Damit unterstreicht der Parteichef seine Forderungen nach einer neuen linken Wirtschaftspolitik. Aus Schirdewans Sicht ist das ein Beitrag, wie die Gesellschaft sich gerade in Krisenzeiten weiterentwickeln sollte. Eine Vorlage für den Bundestag soll daraus - erstmal - nicht werden.
"Glaubt wirklich jemand, dass man mehr engagierte Fachkräfte findet, indem man die Arbeitsbedingungen weiter verschlechtert?": Linken-Chef Schirdewan plädiert für eine Viertagewoche.
Vielerorts Modellversuche für Viertagewoche
Die Idee einer Viertagewoche ist nicht neu. Tatsächlich gibt es zunehmend Betriebe in Deutschland, die auf dieses Angebot setzen, um für Arbeitnehmerinnen und Arbeitnehmer attraktiver zu sein. Und auch in anderen Ländern macht die Idee für ein verlängertes Wochenende Schule. In Spanien fördert die Regierung einen Modellversuch zu geringerer Arbeitszeit, in Litauen haben Eltern von kleinen Kindern, die im öffentlichen Dienst arbeiten, ein Anrecht auf eine Viertagewoche, in Neuseeland läuft ein entsprechender Modellversuch und auch in Belgien gibt es seit 2022 das Recht auf eine Viertagewoche für alle Angestellten.

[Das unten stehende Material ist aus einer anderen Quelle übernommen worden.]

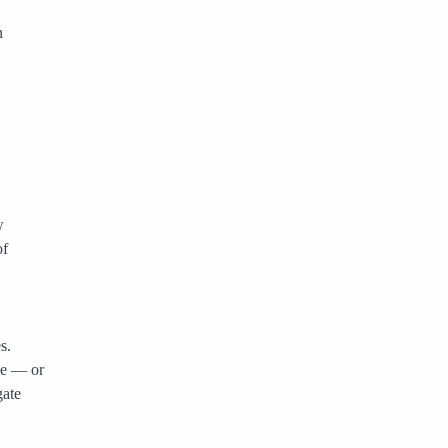
n
w
of
s.
ne — or
gate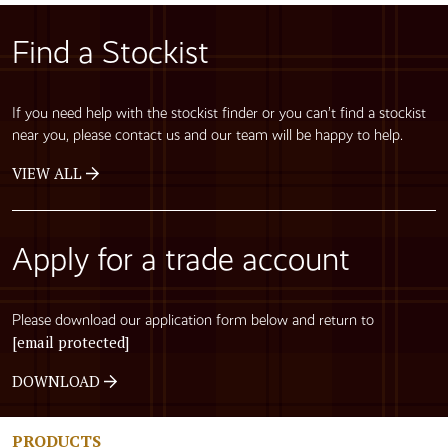
Find a Stockist
If you need help with the stockist finder or you can’t find a stockist
near you, please contact us and our team will be happy to help.
VIEW ALL
Apply for a trade account
Please download our application form below and return to
[email protected]
DOWNLOAD
PRODUCTS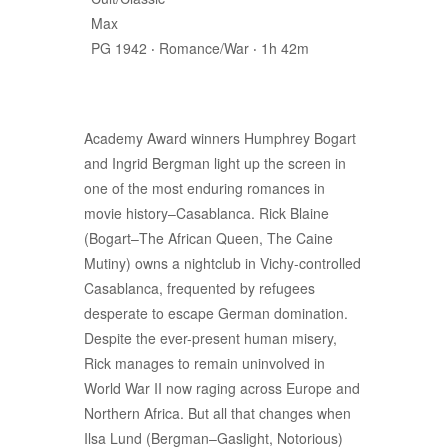
Max
PG 1942 ‧ Romance/War ‧ 1h 42m
Academy Award winners Humphrey Bogart
and Ingrid Bergman light up the screen in
one of the most enduring romances in
movie history–Casablanca. Rick Blaine
(Bogart–The African Queen, The Caine
Mutiny) owns a nightclub in Vichy-controlled
Casablanca, frequented by refugees
desperate to escape German domination.
Despite the ever-present human misery,
Rick manages to remain uninvolved in
World War II now raging across Europe and
Northern Africa. But all that changes when
Ilsa Lund (Bergman–Gaslight, Notorious)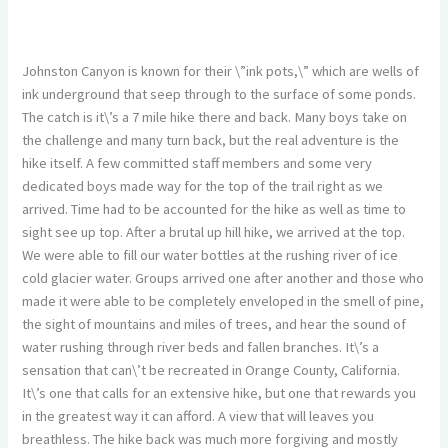
Johnston Canyon is known for their \”ink pots,\” which are wells of
ink underground that seep through to the surface of some ponds.
The catch is it\’s a 7 mile hike there and back. Many boys take on
the challenge and many turn back, but the real adventure is the
hike itself. A few committed staff members and some very
dedicated boys made way for the top of the trail right as we
arrived. Time had to be accounted for the hike as well as time to
sight see up top. After a brutal up hill hike, we arrived at the top.
We were able to fill our water bottles at the rushing river of ice
cold glacier water. Groups arrived one after another and those who
made it were able to be completely enveloped in the smell of pine,
the sight of mountains and miles of trees, and hear the sound of
water rushing through river beds and fallen branches. It\’s a
sensation that can\’t be recreated in Orange County, California.
It\’s one that calls for an extensive hike, but one that rewards you
in the greatest way it can afford. A view that will leaves you
breathless. The hike back was much more forgiving and mostly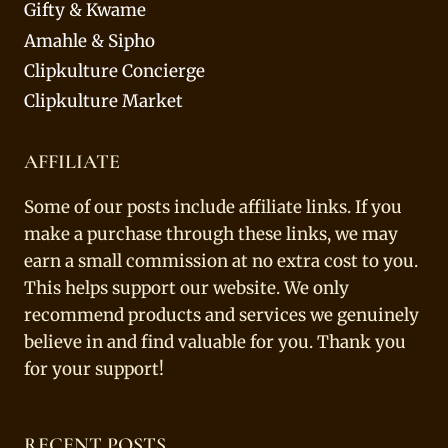
Gifty & Kwame
Amahle & Sipho
Clipkulture Concierge
Clipkulture Market
AFFILIATE
Some of our posts include affiliate links. If you
make a purchase through these links, we may
earn a small commission at no extra cost to you.
This helps support our website. We only
recommend products and services we genuinely
believe in and find valuable for you. Thank you
for your support!
RECENT POSTS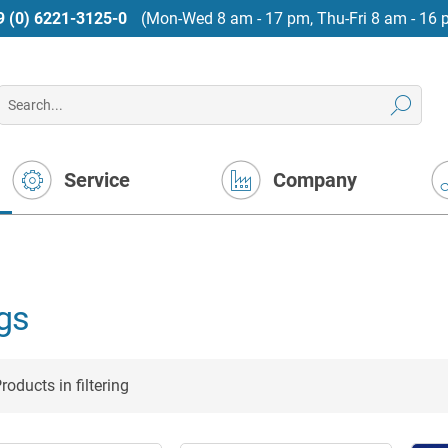
9 (0) 6221-3125-0
(Mon-Wed 8 am - 17 pm, Thu-Fri 8 am - 16 
Service
Company
gs
roducts in filtering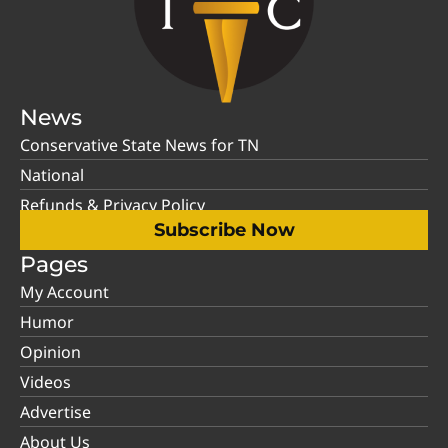
News
Conservative State News for TN
National
Refunds & Privacy Policy
Subscribe Now
Pages
My Account
Humor
Opinion
Videos
Advertise
About Us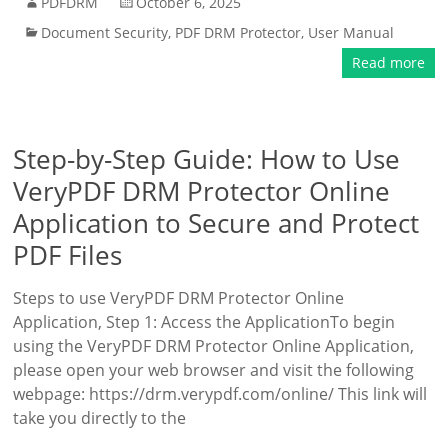
PDFDRM
October 6, 2025
Document Security
,
PDF DRM Protector
,
User Manual
Read more
Step-by-Step Guide: How to Use
VeryPDF DRM Protector Online
Application to Secure and Protect
PDF Files
Steps to use VeryPDF DRM Protector Online
Application, Step 1: Access the ApplicationTo begin
using the VeryPDF DRM Protector Online Application,
please open your web browser and visit the following
webpage: https://drm.verypdf.com/online/ This link will
take you directly to the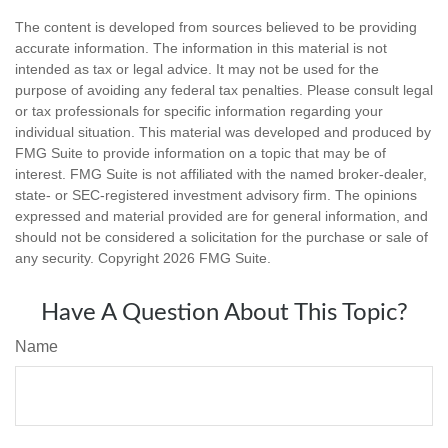
The content is developed from sources believed to be providing
accurate information. The information in this material is not
intended as tax or legal advice. It may not be used for the
purpose of avoiding any federal tax penalties. Please consult legal
or tax professionals for specific information regarding your
individual situation. This material was developed and produced by
FMG Suite to provide information on a topic that may be of
interest. FMG Suite is not affiliated with the named broker-dealer,
state- or SEC-registered investment advisory firm. The opinions
expressed and material provided are for general information, and
should not be considered a solicitation for the purchase or sale of
any security. Copyright
2026 FMG Suite.
Have A Question About This Topic?
Name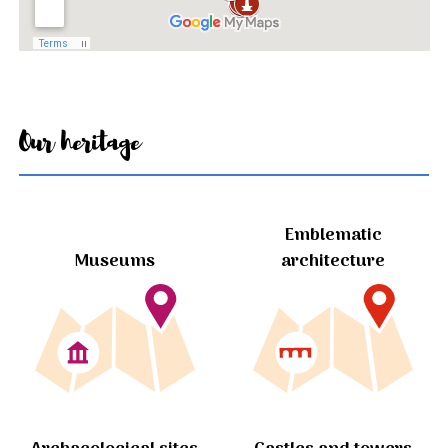
Our heritage
Emblematic
Museums
architecture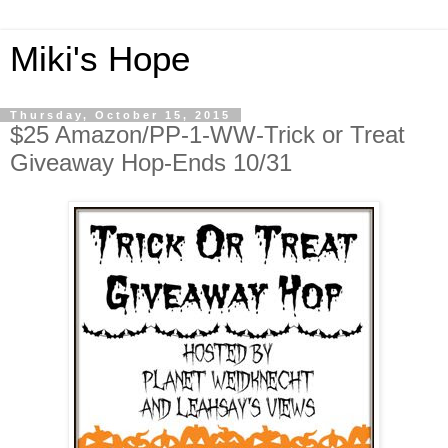
Miki's Hope
Thursday, October 15, 2015
$25 Amazon/PP-1-WW-Trick or Treat
Giveaway Hop-Ends 10/31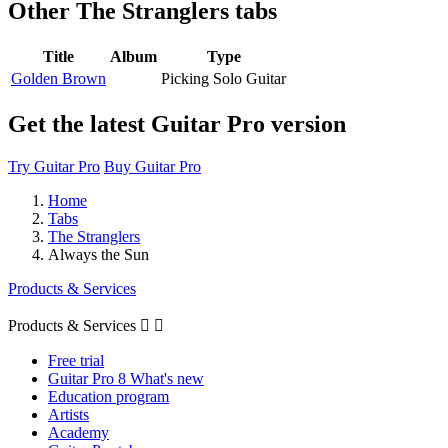
Other
The Stranglers tabs
Title
Album
Type
Golden Brown
Picking Solo Guitar
Get the latest Guitar Pro version
Try Guitar Pro
Buy Guitar Pro
Home
Tabs
The Stranglers
Always the Sun
Products & Services
Products & Services


Free trial
Guitar Pro 8 What's new
Education program
Artists
Academy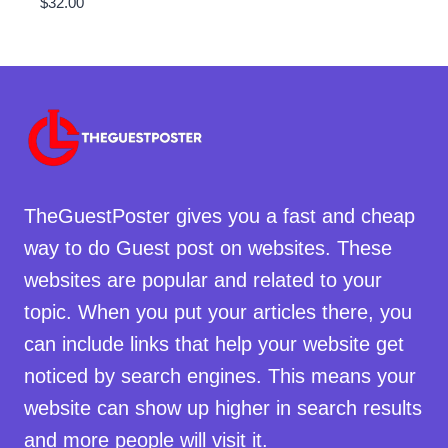
$
32.00
TheGuestPoster gives you a fast and cheap
way to do Guest post on websites. These
websites are popular and related to your
topic. When you put your articles there, you
can include links that help your website get
noticed by search engines. This means your
website can show up higher in search results
and more people will visit it.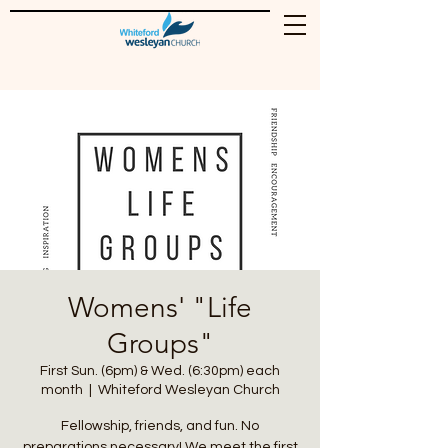
Womens' "Life
Groups"
First Sun. (6pm) & Wed. (6:30pm) each
month
  |  
Whiteford Wesleyan Church
Fellowship, friends, and fun. No
preparations necessary! We meet the first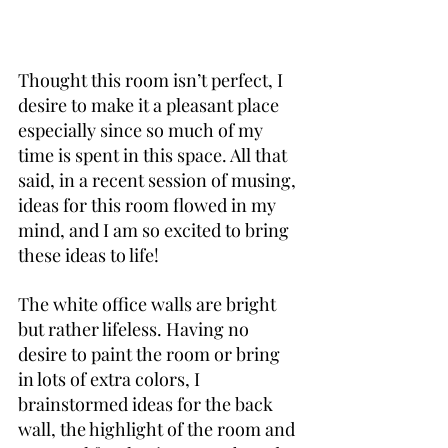
Thought this room isn’t perfect, I 
desire to make it a pleasant place 
especially since so much of my 
time is spent in this space. All that 
said, in a recent session of musing, 
ideas for this room flowed in my 
mind, and I am so excited to bring 
these ideas to life!
The white office walls are bright 
but rather lifeless. Having no 
desire to paint the room or bring 
in lots of extra colors, I 
brainstormed ideas for the back 
wall, the highlight of the room and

Einige dieser Modelle lassen die Arbeitszeit des fünften Arbeitstages an den übrigen Tagen hinzufügen, statt acht Stunden täglich wird dann also neun oder zehn Stunden gearbeitet. Manche Unternehmen verkürzen aber auch einfach die Arbeitszeit pro Woche und setzen auf bleibende Produktivität, weil alle konzentrierter und besser strukturiert arbeiten.
Ein Allheilmittel? Eher nicht
Verschiedene Studien belegen die positiven Auswirkungen: Die Menschen haben mehr Zeit für Familie oder Ehrenamt, melden sich seltener krank und: Arbeit ist zwischen Männern und Frauen gerechter aufgeteilt. Denn bisher sind es deutlich mehr Frauen, die in Teilzeit arbeiten, weil sie sich zusätzlich noch um den Großteil der Familienarbeit kümmern. Das aber hat niedrigere Löhne und am Ende auch eine geringere Rente für viele Frauen zur Folge.

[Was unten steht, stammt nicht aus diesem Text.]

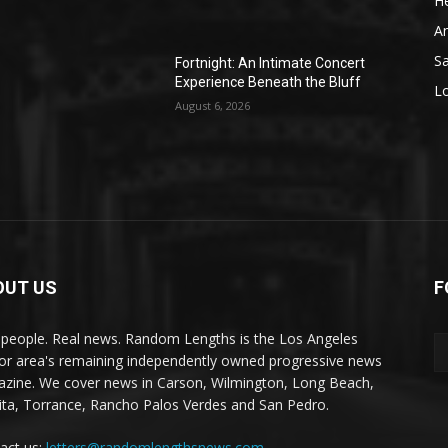
He
A
S
Fortnight: An Intimate Concert
Experience Beneath the Bluff
L
August 6, 2026
OUT US
F
 people. Real news. Random Lengths is the Los Angeles
or area's remaining independently owned progressive news
zine. We cover news in Carson, Wilmington, Long Beach,
ta, Torrance, Rancho Palos Verdes and San Pedro.
act us:
letters@randomlengthsnews.com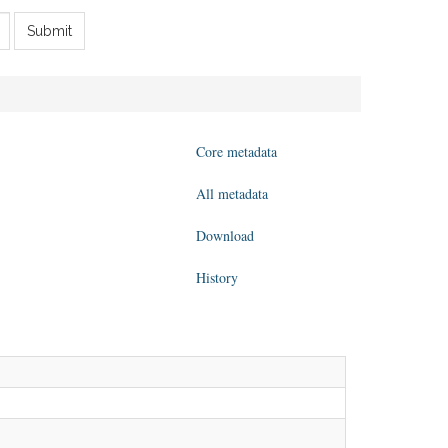
Submit
Core metadata
All metadata
Download
History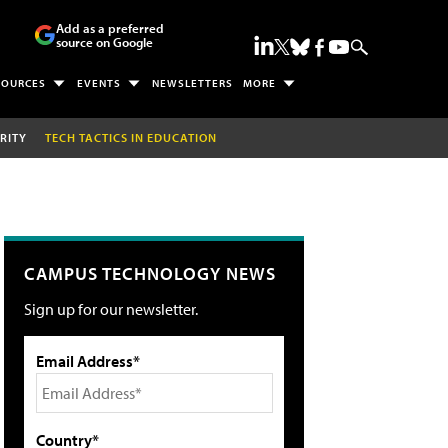
Add as a preferred
source on Google
SOURCES
EVENTS
NEWSLETTERS
MORE
RITY
TECH TACTICS IN EDUCATION
CAMPUS TECHNOLOGY NEWS
Sign up for our newsletter.
Email Address*
Country*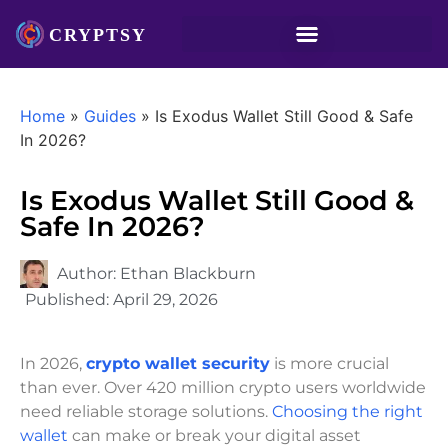
Home
»
Guides
»
Is Exodus Wallet Still Good & Safe
In 2026?
Is Exodus Wallet Still Good &
Safe In 2026?
Author:
Ethan Blackburn
Published:
April 29, 2026
In 2026,
crypto wallet security
is more crucial
than ever. Over 420 million crypto users worldwide
need reliable storage solutions.
Choosing the right
wallet
can make or break your digital asset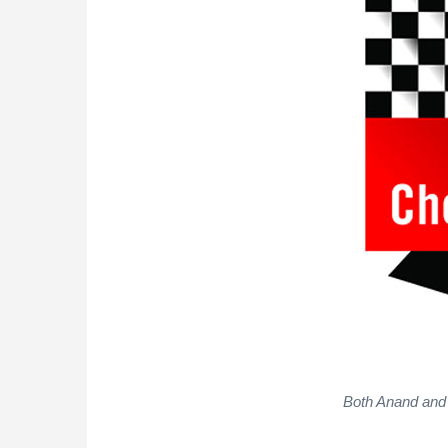
Both Anand and 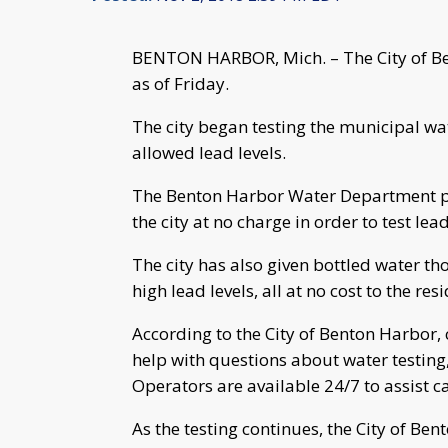
BENTON HARBOR, Mich. – The City of Be
as of Friday.
The city began testing the municipal wat
allowed lead levels.
The Benton Harbor Water Department prov
the city at no charge in order to test lea
The city has also given bottled water t
high lead levels, all at no cost to the res
According to the City of Benton Harbor, 
help with questions about water testing
Operators are available 24/7 to assist ca
As the testing continues, the City of Be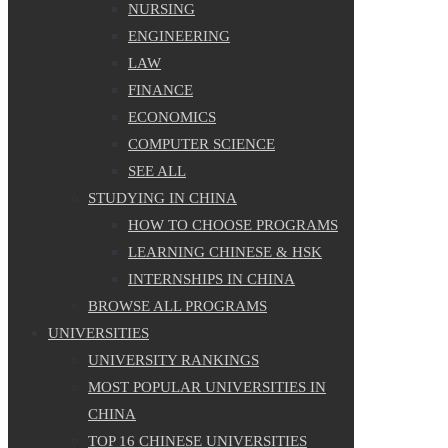
NURSING
ENGINEERING
LAW
FINANCE
ECONOMICS
COMPUTER SCIENCE
SEE ALL
STUDYING IN CHINA
HOW TO CHOOSE PROGRAMS
LEARNING CHINESE & HSK
INTERNSHIPS IN CHINA
BROWSE ALL PROGRAMS
UNIVERSITIES
UNIVERSITY RANKINGS
MOST POPULAR UNIVERSITIES IN
CHINA
TOP 16 CHINESE UNIVERSITIES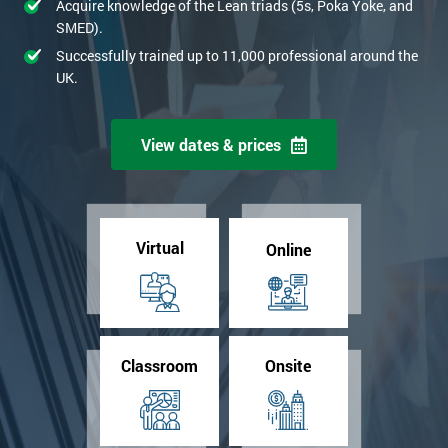
Acquire knowledge of the Lean triads (5s, Poka Yoke, and
SMED).
Successfully trained up to 11,000 professional around the
UK.
View dates & prices
Virtual
Online
Classroom
Onsite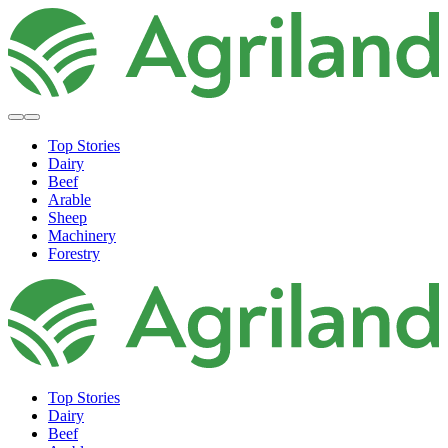
Top Stories
Dairy
Beef
Arable
Sheep
Machinery
Forestry
Top Stories
Dairy
Beef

Ist die Viertagewoche also ein Allheilmittel? Nein, sagt Arbeitsmarktexperte Karl Brenke vom Deutschen Institut für Wirtschaftsforschung. Wenn die Wochenarbeitszeit reduziert werde, bedeute die Viertagewoche faktisch eine Lohnsteigerung, also höhere Kosten für Unternehmen und damit am Ende womöglich eine galoppierende Inflation. "Ich bin da sehr skeptisch, denn letztlich müssten diese Lohnsteigerungen über zusätzliche Produktivität erarbeitet würden." Zudem bräuchte man zusätzliche Arbeitskräfte für dieses Modell - und die seien zurzeit ja gerade ein Problem.
Linken-Chef Schirdewan dagegen ist sich sicher: "Wenn die Arbeit gerechter verteilt wäre, könnten hierzulande statt Überstunden und Dauerstress etwa eine Million Arbeitsplätze in kurzer Vollzeit mit 30 Stunden pro Woche geschaffen werden." Außerdem wäre aus seiner Sicht eine verkürzte Wochenarbeitszeit durch weniger Fahrtzeiten und Energiekosen auch klimapolitisch sinnvoll.
Hoteldirektor Oswald hat die Entscheidung für kürzere Arbeitszeiten nicht bereut. Die Leute in seinem Team arbeiten neun Stunden am Tag - und das eben nicht mehr an fünf, sondern an vier Tagen. Und: Wer möchte, der darf auch am fünften Tag kommen und bekommt dann mehr Geld. Aber die meisten wollen das gar nicht.